Ben Sollee: Getting Out of the Chair
Onstage, Ben Sollee plays his cello like they share a deep-burning grudge, sawing away at the neck of his instrument with classically trained fingers and a feel for Appalachian soul. Of course, the Kentucky native is way more than just a cellist: He has the rich voice of a huskier-sounding Paul Simon, a sonic palette that traverses folk and R&B and pensive lyrics that wrangle spiritual transcendence from the ordinary—from the beauty of his mountainous home state to the simplistic life of the people who live there. He demonstrated all of those varied skills on Dear Companion (a 2010 collaboration with songwriter Daniel Martin Moore, made in protest of mountaintop removal mining) and his 2011 breakout, the highly eclectic Inclusions, which was—minus drums and a few stray overdubs—performed entirely on his lonesome. But, for better or worse, Sollee’s mostly known today as “that cello-playing songwriter,” a half-true label that only skims the surface of his musical gifts.
That might explain why Half-Made Man, Sollee’s striking new album, rarely features the cello at all, or at least not in the traditional sense. In a way, this is Sollee’s first “rock” album: Instead of painstakingly layering overdubs and ruminating over every individual key pad and vocal sound (as he did on Inclusions), Sollee opted to record Half-Made Man with a group of hand-picked musicians playing together live in one room. It may be a Ben Sollee album in name (after all, he still wrote the songs), but this is a Band Album, defined by the dizzying interplay of fiddle player Jeremy Kittel, bassist Alana Rocklin, My Morning Jacket guitarist Carl Broemel, and Sollee’s long-time drummer, the phenomenal Jordon Ellis.
It’s a jarring shift—part of Inclusions’ charm was its penchant for scattered left-turns, flipping through genres and textures like book pages. Half-Made Man, in contrast, is a document of a particular dynamic captured at a particular time.
“It really is just the sound of that ensemble of musicians,” Sollee says. “It was very collaborative. Instead of writing out all the parts and even overdubbing a lot of the parts myself, like I’ve done on previous records, this record was about getting what I could out of the musicians at hand. So in that way, it defines its own sound.

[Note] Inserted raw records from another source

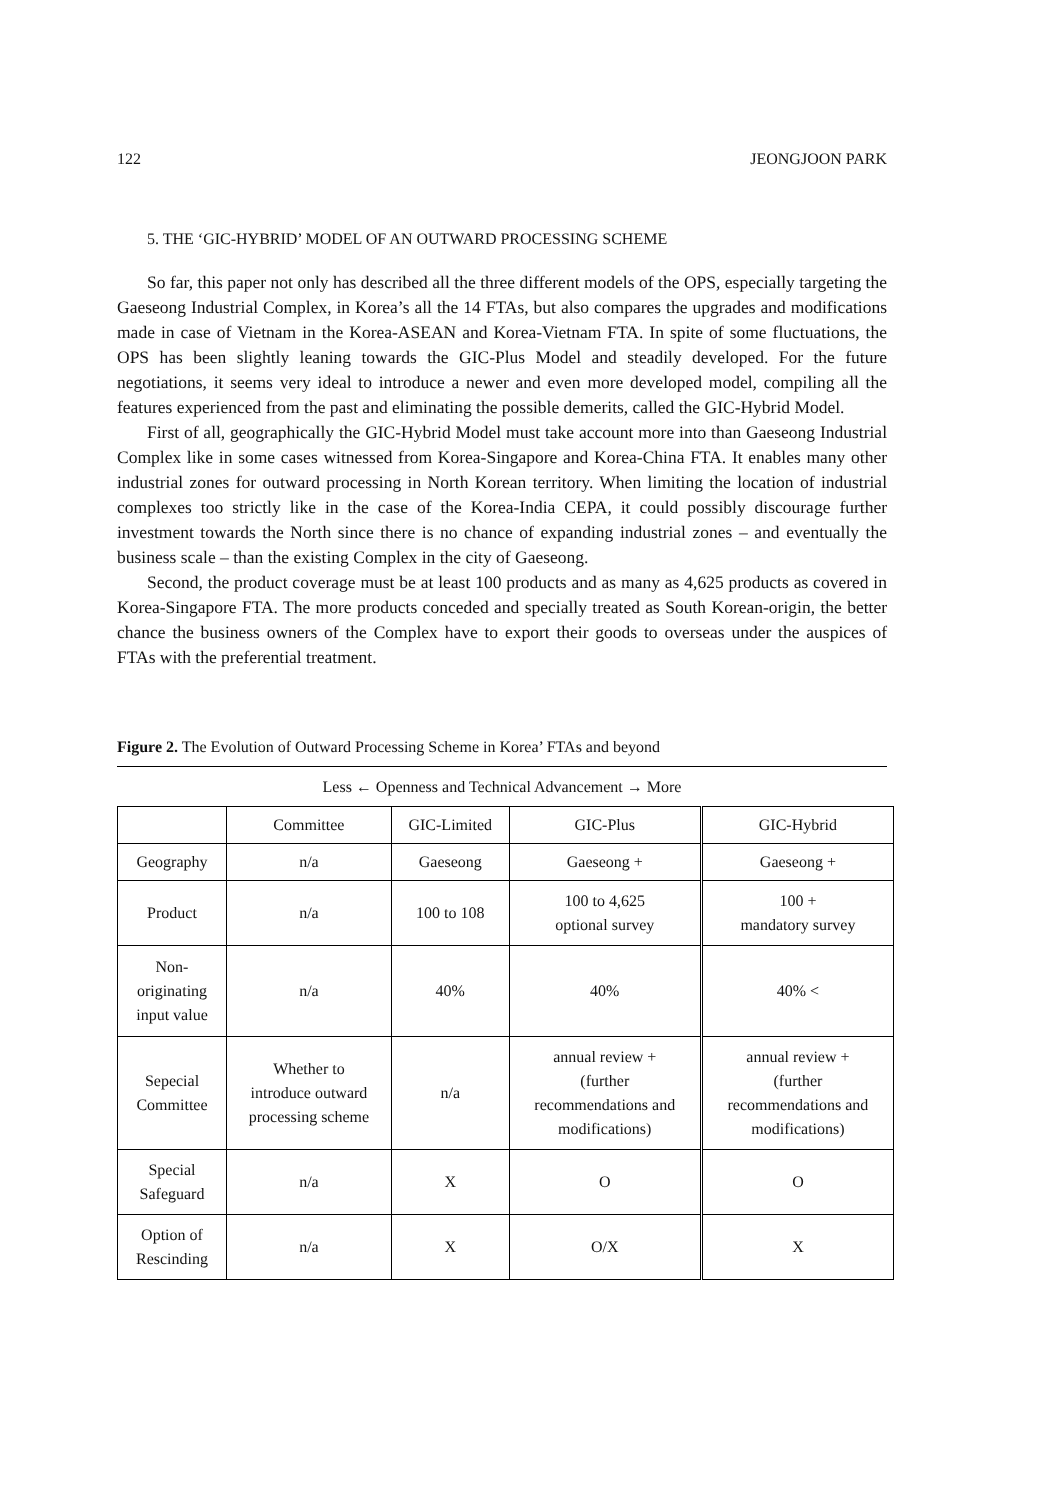122 JEONGJOON PARK
5. THE ‘GIC-HYBRID’ MODEL OF AN OUTWARD PROCESSING SCHEME
So far, this paper not only has described all the three different models of the OPS, especially targeting the Gaeseong Industrial Complex, in Korea’s all the 14 FTAs, but also compares the upgrades and modifications made in case of Vietnam in the Korea-ASEAN and Korea-Vietnam FTA. In spite of some fluctuations, the OPS has been slightly leaning towards the GIC-Plus Model and steadily developed. For the future negotiations, it seems very ideal to introduce a newer and even more developed model, compiling all the features experienced from the past and eliminating the possible demerits, called the GIC-Hybrid Model.
First of all, geographically the GIC-Hybrid Model must take account more into than Gaeseong Industrial Complex like in some cases witnessed from Korea-Singapore and Korea-China FTA. It enables many other industrial zones for outward processing in North Korean territory. When limiting the location of industrial complexes too strictly like in the case of the Korea-India CEPA, it could possibly discourage further investment towards the North since there is no chance of expanding industrial zones – and eventually the business scale – than the existing Complex in the city of Gaeseong.
Second, the product coverage must be at least 100 products and as many as 4,625 products as covered in Korea-Singapore FTA. The more products conceded and specially treated as South Korean-origin, the better chance the business owners of the Complex have to export their goods to overseas under the auspices of FTAs with the preferential treatment.
Figure 2. The Evolution of Outward Processing Scheme in Korea’ FTAs and beyond
Less ← Openness and Technical Advancement → More
| | Committee | GIC-Limited | GIC-Plus | GIC-Hybrid |
| Geography | n/a | Gaeseong | Gaeseong + | Gaeseong + |
| Product | n/a | 100 to 108 | 100 to 4,625 optional survey | 100 + mandatory survey |
| Non- originating input value | n/a | 40% | 40% | 40% < |
| Sepecial Committee | Whether to introduce outward processing scheme | n/a | annual review + (further recommendations and modifications) | annual review + (further recommendations and modifications) |
| Special Safeguard | n/a | X | O | O |
| Option of Rescinding | n/a | X | O/X | X |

“This record was very much about getting in the studio with a great bunch of musicians, sitting down, and getting really raw, honest performances of these songs. All these musicians got together, and we kind of created an ensemble arrangement of it, using all the tools we had at our disposal. Sometimes that called for cello, like on ‘Get Off Your Knees’ and ‘Whole Lot to Give,’ and sometimes it called for just totally reinterpreting the sound of the cello, and sometimes it called for other instruments, like the octave mandolin or the guitar. So it was really just following what the song needed within the ensemble and performing it until we got a really cool live performance.”
With that intense live feel, Half-Made Man captures some of the same thrilling rock dynamics conjured by fellow Kentuckians (and Sollee collaborators) My Morning Jacket. And with Broemel’s massive crunch and pedal-steel sigh in tow, Half-Made Man occasionally feels like a “guitar album.” But, as Sollee is quick to note, this album has its own unique stylistic synthesis—one which reveals itself the more you listen:
“I think having someone like Carl, who’s such an integral part of his band’s sound, play on the record—with some of the same amps, some of the same effects—you get a taste of that. But when you bump that up next to a classically trained Scottish fiddling champion fiddle player and an R&B/hip-hop bass player, and then Jordon playing drums, as well as some of the other stuff I’m doing, you get kind of a different twist on it. But at the same time, I think what My Morning Jacket is doing is not that dissimilar from some of the other great Kentucky heritage music, at least in its idea. Bluegrass music is a mix of gospel and gypsy-jazz and a little bit of rock and roll. It’s very post-modern in that way—kind of crossroads music. And My Morning Jacket’s always been that—and I feel like my music’s always been about that, too: telling the story of lots and lots of different influences in an organic way. So this just continues that storyline, and just lets it be about the band and not about my specific ideas of what should be played.”